Microsoft pubCenter, formerly Content Ads, is a publisher's ad serving application developed by Microsoft in addition to Microsoft's Bing Ads, which allows advertisers to place ads on search engines as well as select MSN web sites or applications.

==Overview==
Microsoft pubCenter is available for Windows Application, Windows Phone Apps and web publishers. Originally, PubCenter was closed to new publishers but has since been opened up to other categories. Publishers or owners can register in this program using Microsoft account to earn revenue while enabling their application's audience with valuable ads experience on their websites and Windows Phone applications. These advertisements are administered by Microsoft and produce revenue on a per-click basis.

==Timeline==
On February 23, 2009, Publisher Leadership Council was created under the umbrella of Microsoft Advertising. The council was responsible to deliver the next-generation advertising platform for the publishers of digital media.

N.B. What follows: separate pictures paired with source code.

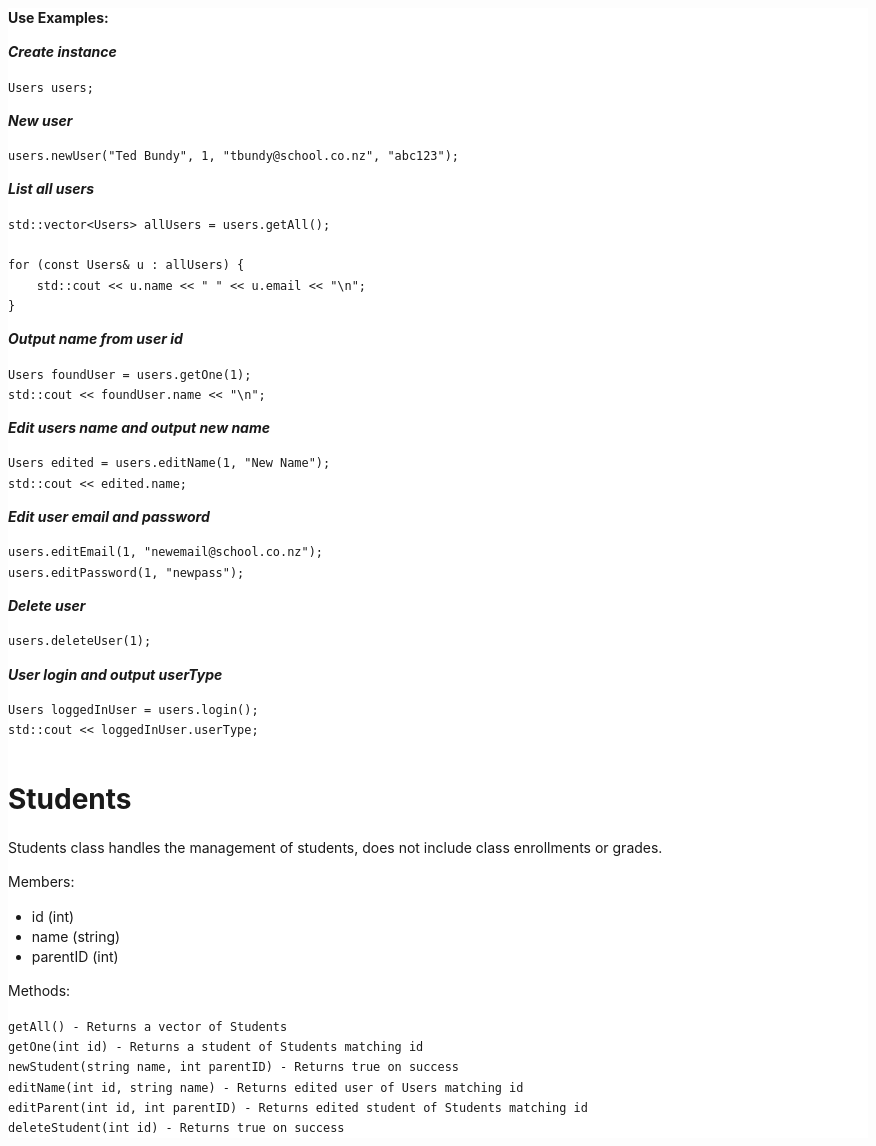 **Use Examples:**

***Create instance***

    Users users;
    
***New user***

    users.newUser("Ted Bundy", 1, "tbundy@school.co.nz", "abc123");
    
***List all users***

    std::vector<Users> allUsers = users.getAll();

    for (const Users& u : allUsers) {
        std::cout << u.name << " " << u.email << "\n";
    }
    
***Output name from user id***

    Users foundUser = users.getOne(1);
    std::cout << foundUser.name << "\n";

***Edit users name and output new name***

    Users edited = users.editName(1, "New Name");
    std::cout << edited.name;
    
***Edit user email and password***

    users.editEmail(1, "newemail@school.co.nz");
    users.editPassword(1, "newpass");

***Delete user***

    users.deleteUser(1);

***User login and output userType***

    Users loggedInUser = users.login();
    std::cout << loggedInUser.userType;

# Students
Students class handles the management of students, does not include class enrollments or grades.

Members:
- id (int)
- name (string)
- parentID (int)

Methods:

    getAll() - Returns a vector of Students
    getOne(int id) - Returns a student of Students matching id
    newStudent(string name, int parentID) - Returns true on success
    editName(int id, string name) - Returns edited user of Users matching id
    editParent(int id, int parentID) - Returns edited student of Students matching id
    deleteStudent(int id) - Returns true on success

On June 6, 2012, Microsoft Advertising announced the introduction of pubCenter to seventeen new markets including Austria, Brazil, Chile, Colombia, Czech Republic, Greece, Hungary, Ireland, Israel, Luxemburg, New Zealand, Poland, Portugal, Singapore, South Africa, South Korea and Taiwan. This announcement brings the pubCenter platform to a total of thirty-six supported markets.

On August 28, 2015, pubCenter announced the integration with the Windows Store app developer portal, Dev Center. All reporting, ad creation and payment of advertising is to be managed going forward through the Windows Dev Center.

Microsoft Advertising began trialling a pubCenter "Next" in May of 2023, and the relaunch aimed toward small and medium-sized businesses was officially announced on October 26, 2023.